At work, I've been implementing a data structure to make our collaborative editor run quickly. As part of that work, I've had to write a couple of complex functions (a couple 200+ line functions), which got me thinking about comments, readability, and presentation.
If you've never heard of literate programming, it's an idea introduced by Knuth (surely you've heard of him) that combines programming with documentation intended for human consumption. The program is presented in a document written for people to read, and transformed by a program into something a computer can execute. (The Wikipedia article on literate programming gives a decent description.)
I've dabbled a bit with literate programming in the past. In fact, I'm the maintainer for the noweb package in Debian. One of my (very) long-term projects is to build a free data structure library written for people to learn how the data structures work, and I've started implementing a couple simple data structures in literate programming style. However, looking at literate programming again, it seems to me that it has a few deep limitations.
First of all, if you want to describe something in depth, you're forcing everyone to read it, even if they aren't interested. For example, in the wc example, “#include <stdio.h>” takes 3 lines, even though anyone who has read an introductory C programming book will know immediately why that's there. On the other hand, you might want to include that for beginner programmers. One of the frustrating things I found when writing research papers was that I often had to go into too much detail, to make sure that every single step was covered, which I felt sometimes turned a short, simple proof into something unwieldy. What I would have liked to do was something like Leslie Lamport's (of LATEX fame) hierarchical proofs (though it doesn't translate well to printed text, and needs a more dynamic medium like a web page).
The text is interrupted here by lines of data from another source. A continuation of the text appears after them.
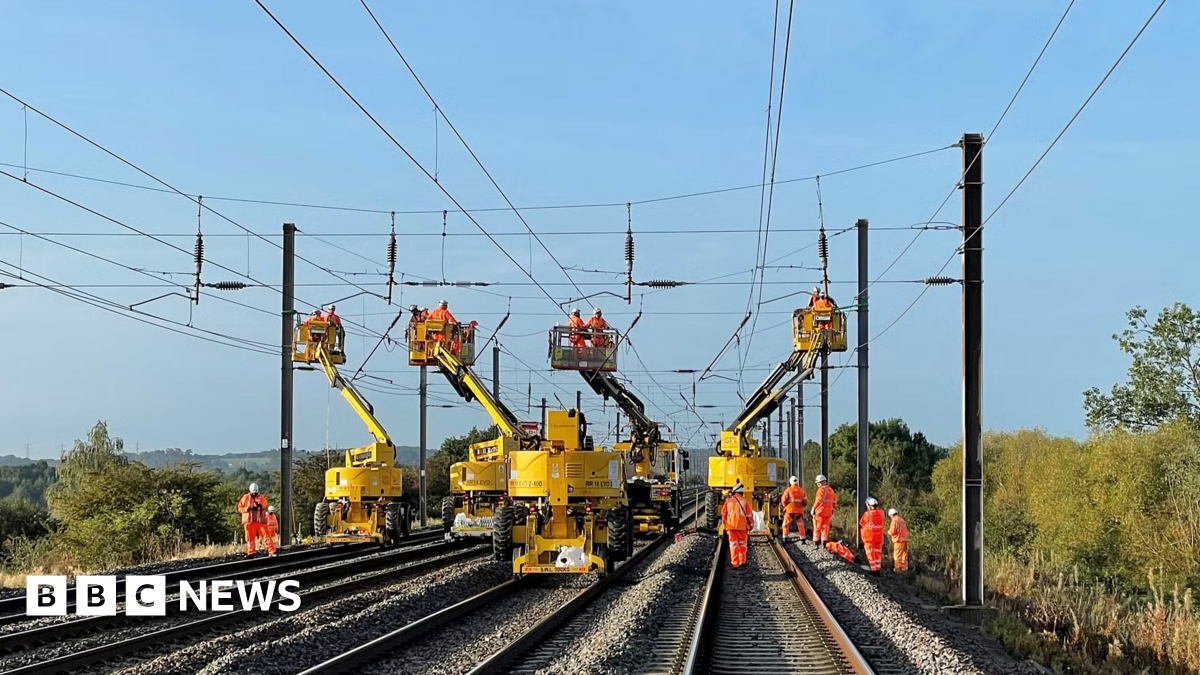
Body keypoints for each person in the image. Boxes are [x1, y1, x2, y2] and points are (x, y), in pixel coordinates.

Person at [237, 483, 276, 557]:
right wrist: (248, 508)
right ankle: (251, 552)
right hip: (249, 521)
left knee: (266, 536)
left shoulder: (261, 497)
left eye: (256, 492)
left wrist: (259, 505)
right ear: (250, 491)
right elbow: (240, 508)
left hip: (260, 520)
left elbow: (264, 505)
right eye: (253, 493)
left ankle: (271, 551)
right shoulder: (245, 498)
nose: (254, 494)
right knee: (249, 538)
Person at [721, 482, 753, 569]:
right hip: (742, 527)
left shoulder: (728, 502)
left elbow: (723, 514)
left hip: (731, 527)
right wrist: (751, 525)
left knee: (733, 545)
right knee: (742, 544)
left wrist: (725, 524)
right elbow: (749, 515)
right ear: (742, 493)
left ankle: (735, 563)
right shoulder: (745, 502)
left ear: (734, 492)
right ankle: (742, 561)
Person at [859, 497, 885, 576]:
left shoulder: (867, 514)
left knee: (870, 554)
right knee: (877, 554)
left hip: (869, 538)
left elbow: (861, 523)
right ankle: (877, 570)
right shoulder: (881, 513)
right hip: (879, 538)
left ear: (869, 506)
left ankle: (873, 570)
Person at [811, 474, 836, 546]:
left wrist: (813, 508)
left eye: (817, 483)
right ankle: (824, 542)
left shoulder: (821, 490)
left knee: (817, 527)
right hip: (828, 513)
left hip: (820, 512)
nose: (817, 485)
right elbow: (834, 501)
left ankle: (816, 542)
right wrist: (832, 508)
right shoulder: (831, 490)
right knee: (825, 528)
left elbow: (818, 501)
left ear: (820, 483)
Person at [780, 476, 808, 540]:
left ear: (790, 482)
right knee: (801, 524)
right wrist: (801, 506)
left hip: (790, 510)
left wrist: (785, 506)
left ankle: (785, 537)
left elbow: (783, 500)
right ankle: (802, 538)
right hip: (799, 511)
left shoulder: (788, 490)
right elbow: (805, 502)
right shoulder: (802, 491)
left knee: (785, 524)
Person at [887, 508, 909, 573]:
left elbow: (892, 531)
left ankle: (897, 569)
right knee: (904, 555)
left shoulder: (894, 521)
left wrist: (888, 532)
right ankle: (904, 569)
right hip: (904, 540)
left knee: (897, 556)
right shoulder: (901, 520)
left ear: (891, 515)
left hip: (898, 541)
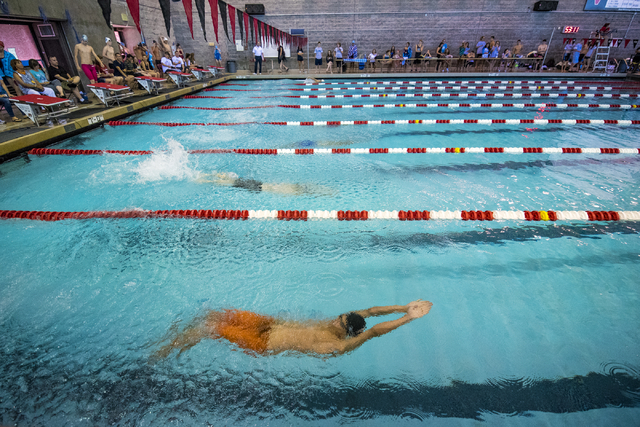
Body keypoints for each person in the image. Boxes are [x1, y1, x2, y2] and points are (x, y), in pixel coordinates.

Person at [153, 299, 433, 358]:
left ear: (346, 331)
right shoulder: (343, 321)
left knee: (211, 325)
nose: (336, 319)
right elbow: (371, 312)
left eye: (340, 322)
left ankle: (166, 350)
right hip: (270, 324)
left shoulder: (337, 346)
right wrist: (402, 307)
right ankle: (175, 336)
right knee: (218, 313)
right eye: (340, 316)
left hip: (263, 344)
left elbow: (373, 330)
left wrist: (408, 319)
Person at [196, 172, 334, 196]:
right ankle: (204, 180)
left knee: (233, 181)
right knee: (231, 183)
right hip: (258, 188)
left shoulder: (296, 188)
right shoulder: (296, 191)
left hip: (260, 184)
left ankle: (211, 176)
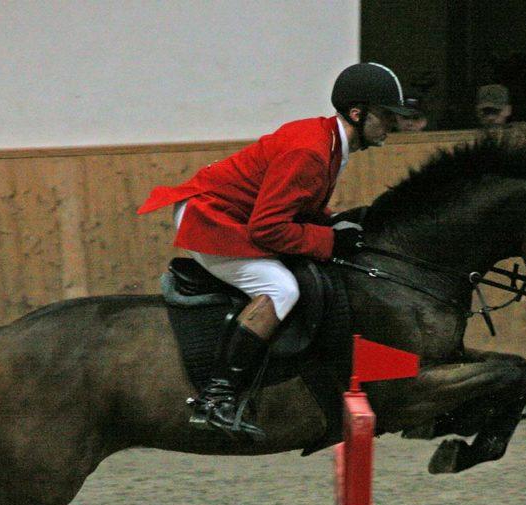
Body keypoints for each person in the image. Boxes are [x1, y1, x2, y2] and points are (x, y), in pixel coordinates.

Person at [137, 63, 414, 440]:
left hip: (232, 212)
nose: (392, 125)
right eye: (386, 115)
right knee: (281, 289)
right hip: (211, 220)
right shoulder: (312, 151)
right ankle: (217, 397)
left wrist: (334, 223)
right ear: (357, 113)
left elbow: (296, 205)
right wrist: (329, 241)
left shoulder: (329, 142)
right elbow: (267, 228)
This limitation is partially due to the time that literate programming was conceived. With printed text, either you write something and everyone sees it (even if they just skim it, it's still there for them to see), or you omit it and nobody sees it. With something like a web page, however, you don't have this limitation. You can write “#include <stdio.h>”, and hide the descriptive text unless the reader wants to learn more.
Another limitation that I find with literate programming is that one of its underlying implications is that code is a lesser way of communicating between people, and that people communicate best using natural language. Each code chunk is intended to be described in words. While natural language is the best tool for general human communication, a small chunk of well-written code, like well-written mathematical notation, can be very effective in communicating certain ideas. Literate programming would encourage you to write the chunk twice, once is code and once in natural language, even if the code is a sufficient (or even sometimes better) way of communicating the idea. Going back to the stdio.h example, just writing “#include <stdio.h> // we send formatted output to stdout and stderr” would be a sufficient description for most programmers.
Related to this, literate programming pulls code chunks out of context, which sometimes is an important part in understanding how the code works. Seeing the code in context gives clues about what state the computer is in before it is executed, and what is expected after it executes. Of course you can always describe that in text, but seeing the code in context sometimes gives experienced programmers a more intuitive feel for how the code works.
One thing that I like about literate programming, though, is that emphasizes understanding over a line-by-line presentation. For example if you have two chunks of code that operate on the same data (say one reads and the other writes), or if you have two chunks that have operate similarly, then you would write those together, instead of having them spread out according to how the computer would execute them. It also allows you to deal with more important or interesting parts first, and leave the more mundane parts for later (I would have put “#include <stdio.h>” near the end of the document).
It is also useful to have at your disposal some of the document-writing tools, such as sectioning, lists, mathematical equations, and beautifully formatted text (and not having to make sure that your lines are wrapped properly).
While I think that literate programming is a great idea for presenting code in an understandable manner, I think that it has a lot of room for improvement, especially if we can take advantage of some of the features of the web. I'm doing some experimentation, and I hope to have some positive results.